* WHAT IS NEEDED:
Count the lines that contain the string "APERTURE" in the records beneath, and respond with the number only.

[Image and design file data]
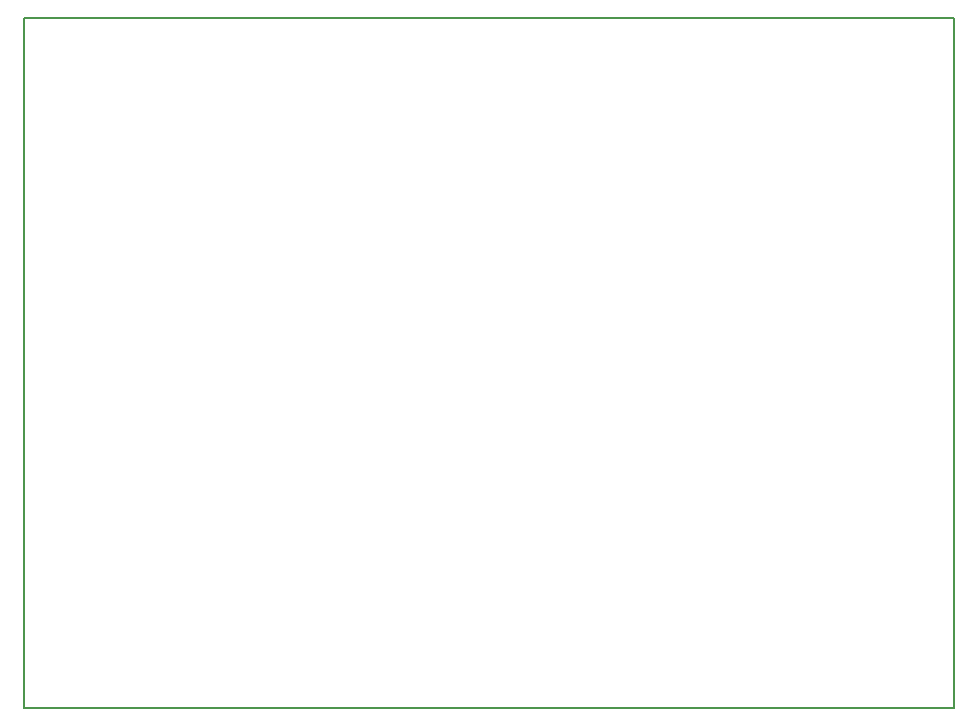
<source format=gm1>
%TF.GenerationSoftware,KiCad,Pcbnew,5.1.9+dfsg1-1~bpo10+1*%
%TF.CreationDate,2021-04-16T21:47:52+02:00*%
%TF.ProjectId,StandAlone-Adapter,5374616e-6441-46c6-9f6e-652d41646170,rev?*%
%TF.SameCoordinates,Original*%
%TF.FileFunction,Profile,NP*%
%FSLAX46Y46*%
G04 Gerber Fmt 4.6, Leading zero omitted, Abs format (unit mm)*
G04 Created by KiCad (PCBNEW 5.1.9+dfsg1-1~bpo10+1) date 2021-04-16 21:47:52*
%MOMM*%
%LPD*%
G01*
G04 APERTURE LIST*
%TA.AperFunction,Profile*%
%ADD10C,0.150000*%
%TD*%
G04 APERTURE END LIST*
D10*
X109220000Y-124460000D02*
X109220000Y-66040000D01*
X187960000Y-124460000D02*
X109220000Y-124460000D01*
X187960000Y-66040000D02*
X187960000Y-124460000D01*
X109220000Y-66040000D02*
X187960000Y-66040000D01*
M02*

</source>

* ANSWER SPACE:
2